Repeat every line of the material below word for word, in its original order.

§ ENTRIES SUPPLIED:
#####
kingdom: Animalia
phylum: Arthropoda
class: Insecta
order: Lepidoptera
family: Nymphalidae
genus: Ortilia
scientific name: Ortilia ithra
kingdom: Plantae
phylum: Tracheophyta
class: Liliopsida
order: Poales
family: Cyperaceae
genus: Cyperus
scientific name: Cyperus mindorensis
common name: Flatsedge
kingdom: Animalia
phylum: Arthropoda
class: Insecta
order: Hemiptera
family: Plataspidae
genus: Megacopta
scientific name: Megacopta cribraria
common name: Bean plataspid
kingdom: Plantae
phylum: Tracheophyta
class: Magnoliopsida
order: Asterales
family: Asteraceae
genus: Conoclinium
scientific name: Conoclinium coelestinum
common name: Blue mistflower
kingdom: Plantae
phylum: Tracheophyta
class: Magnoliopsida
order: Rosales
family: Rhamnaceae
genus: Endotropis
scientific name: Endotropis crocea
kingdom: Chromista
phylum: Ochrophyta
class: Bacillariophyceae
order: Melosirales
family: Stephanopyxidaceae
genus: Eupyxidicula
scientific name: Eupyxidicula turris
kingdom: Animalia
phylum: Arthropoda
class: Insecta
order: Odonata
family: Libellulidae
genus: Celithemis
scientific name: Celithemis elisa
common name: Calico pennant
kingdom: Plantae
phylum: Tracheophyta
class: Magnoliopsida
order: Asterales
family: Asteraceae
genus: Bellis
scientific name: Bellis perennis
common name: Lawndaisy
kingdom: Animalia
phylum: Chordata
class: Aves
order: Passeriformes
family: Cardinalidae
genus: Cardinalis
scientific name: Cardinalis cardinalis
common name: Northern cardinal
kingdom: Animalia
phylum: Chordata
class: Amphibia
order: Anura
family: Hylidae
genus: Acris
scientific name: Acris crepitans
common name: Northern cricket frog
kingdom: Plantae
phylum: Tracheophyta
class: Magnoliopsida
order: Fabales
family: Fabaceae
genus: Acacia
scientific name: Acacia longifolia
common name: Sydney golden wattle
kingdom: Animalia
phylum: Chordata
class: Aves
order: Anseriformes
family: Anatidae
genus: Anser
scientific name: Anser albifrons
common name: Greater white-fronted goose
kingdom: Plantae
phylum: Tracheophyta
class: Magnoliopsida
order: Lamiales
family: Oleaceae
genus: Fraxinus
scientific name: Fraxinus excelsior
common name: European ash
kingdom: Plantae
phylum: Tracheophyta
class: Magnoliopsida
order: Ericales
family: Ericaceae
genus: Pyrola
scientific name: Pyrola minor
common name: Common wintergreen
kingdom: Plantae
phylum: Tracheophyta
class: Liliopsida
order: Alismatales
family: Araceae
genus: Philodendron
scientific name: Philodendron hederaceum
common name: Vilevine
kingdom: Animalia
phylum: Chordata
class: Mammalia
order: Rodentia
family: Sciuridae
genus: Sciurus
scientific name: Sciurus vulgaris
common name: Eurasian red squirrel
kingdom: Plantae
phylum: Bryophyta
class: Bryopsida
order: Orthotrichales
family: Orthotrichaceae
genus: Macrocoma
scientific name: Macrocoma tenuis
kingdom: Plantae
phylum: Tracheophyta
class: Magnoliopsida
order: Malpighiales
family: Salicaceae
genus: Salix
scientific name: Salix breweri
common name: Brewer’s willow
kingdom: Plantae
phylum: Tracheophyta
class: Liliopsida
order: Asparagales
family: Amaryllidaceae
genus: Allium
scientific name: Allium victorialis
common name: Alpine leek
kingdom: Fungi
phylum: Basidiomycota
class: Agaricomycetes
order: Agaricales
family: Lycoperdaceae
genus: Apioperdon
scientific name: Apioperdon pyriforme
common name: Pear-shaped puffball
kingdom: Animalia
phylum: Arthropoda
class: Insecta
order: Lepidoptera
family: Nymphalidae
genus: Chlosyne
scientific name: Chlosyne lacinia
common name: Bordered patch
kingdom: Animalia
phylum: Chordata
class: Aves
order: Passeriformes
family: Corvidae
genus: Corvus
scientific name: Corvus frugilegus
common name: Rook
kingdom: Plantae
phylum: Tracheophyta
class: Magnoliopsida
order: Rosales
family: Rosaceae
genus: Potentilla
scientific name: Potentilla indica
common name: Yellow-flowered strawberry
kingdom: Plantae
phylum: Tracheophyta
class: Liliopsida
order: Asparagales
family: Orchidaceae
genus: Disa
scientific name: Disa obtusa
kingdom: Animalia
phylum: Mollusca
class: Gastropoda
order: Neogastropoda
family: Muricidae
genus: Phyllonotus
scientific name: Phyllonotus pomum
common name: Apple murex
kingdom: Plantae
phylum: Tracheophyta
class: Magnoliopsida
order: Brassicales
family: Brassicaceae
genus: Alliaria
#####
§ RESULT OF THIS EXERCISE:
kingdom: Animalia
phylum: Arthropoda
class: Insecta
order: Lepidoptera
family: Nymphalidae
genus: Ortilia
scientific name: Ortilia ithra
kingdom: Plantae
phylum: Tracheophyta
class: Liliopsida
order: Poales
family: Cyperaceae
genus: Cyperus
scientific name: Cyperus mindorensis
common name: Flatsedge
kingdom: Animalia
phylum: Arthropoda
class: Insecta
order: Hemiptera
family: Plataspidae
genus: Megacopta
scientific name: Megacopta cribraria
common name: Bean plataspid
kingdom: Plantae
phylum: Tracheophyta
class: Magnoliopsida
order: Asterales
family: Asteraceae
genus: Conoclinium
scientific name: Conoclinium coelestinum
common name: Blue mistflower
kingdom: Plantae
phylum: Tracheophyta
class: Magnoliopsida
order: Rosales
family: Rhamnaceae
genus: Endotropis
scientific name: Endotropis crocea
kingdom: Chromista
phylum: Ochrophyta
class: Bacillariophyceae
order: Melosirales
family: Stephanopyxidaceae
genus: Eupyxidicula
scientific name: Eupyxidicula turris
kingdom: Animalia
phylum: Arthropoda
class: Insecta
order: Odonata
family: Libellulidae
genus: Celithemis
scientific name: Celithemis elisa
common name: Calico pennant
kingdom: Plantae
phylum: Tracheophyta
class: Magnoliopsida
order: Asterales
family: Asteraceae
genus: Bellis
scientific name: Bellis perennis
common name: Lawndaisy
kingdom: Animalia
phylum: Chordata
class: Aves
order: Passeriformes
family: Cardinalidae
genus: Cardinalis
scientific name: Cardinalis cardinalis
common name: Northern cardinal
kingdom: Animalia
phylum: Chordata
class: Amphibia
order: Anura
family: Hylidae
genus: Acris
scientific name: Acris crepitans
common name: Northern cricket frog
kingdom: Plantae
phylum: Tracheophyta
class: Magnoliopsida
order: Fabales
family: Fabaceae
genus: Acacia
scientific name: Acacia longifolia
common name: Sydney golden wattle
kingdom: Animalia
phylum: Chordata
class: Aves
order: Anseriformes
family: Anatidae
genus: Anser
scientific name: Anser albifrons
common name: Greater white-fronted goose
kingdom: Plantae
phylum: Tracheophyta
class: Magnoliopsida
order: Lamiales
family: Oleaceae
genus: Fraxinus
scientific name: Fraxinus excelsior
common name: European ash
kingdom: Plantae
phylum: Tracheophyta
class: Magnoliopsida
order: Ericales
family: Ericaceae
genus: Pyrola
scientific name: Pyrola minor
common name: Common wintergreen
kingdom: Plantae
phylum: Tracheophyta
class: Liliopsida
order: Alismatales
family: Araceae
genus: Philodendron
scientific name: Philodendron hederaceum
common name: Vilevine
kingdom: Animalia
phylum: Chordata
class: Mammalia
order: Rodentia
family: Sciuridae
genus: Sciurus
scientific name: Sciurus vulgaris
common name: Eurasian red squirrel
kingdom: Plantae
phylum: Bryophyta
class: Bryopsida
order: Orthotrichales
family: Orthotrichaceae
genus: Macrocoma
scientific name: Macrocoma tenuis
kingdom: Plantae
phylum: Tracheophyta
class: Magnoliopsida
order: Malpighiales
family: Salicaceae
genus: Salix
scientific name: Salix breweri
common name: Brewer’s willow
kingdom: Plantae
phylum: Tracheophyta
class: Liliopsida
order: Asparagales
family: Amaryllidaceae
genus: Allium
scientific name: Allium victorialis
common name: Alpine leek
kingdom: Fungi
phylum: Basidiomycota
class: Agaricomycetes
order: Agaricales
family: Lycoperdaceae
genus: Apioperdon
scientific name: Apioperdon pyriforme
common name: Pear-shaped puffball
kingdom: Animalia
phylum: Arthropoda
class: Insecta
order: Lepidoptera
family: Nymphalidae
genus: Chlosyne
scientific name: Chlosyne lacinia
common name: Bordered patch
kingdom: Animalia
phylum: Chordata
class: Aves
order: Passeriformes
family: Corvidae
genus: Corvus
scientific name: Corvus frugilegus
common name: Rook
kingdom: Plantae
phylum: Tracheophyta
class: Magnoliopsida
order: Rosales
family: Rosaceae
genus: Potentilla
scientific name: Potentilla indica
common name: Yellow-flowered strawberry
kingdom: Plantae
phylum: Tracheophyta
class: Liliopsida
order: Asparagales
family: Orchidaceae
genus: Disa
scientific name: Disa obtusa
kingdom: Animalia
phylum: Mollusca
class: Gastropoda
order: Neogastropoda
family: Muricidae
genus: Phyllonotus
scientific name: Phyllonotus pomum
common name: Apple murex
kingdom: Plantae
phylum: Tracheophyta
class: Magnoliopsida
order: Brassicales
family: Brassicaceae
genus: Alliaria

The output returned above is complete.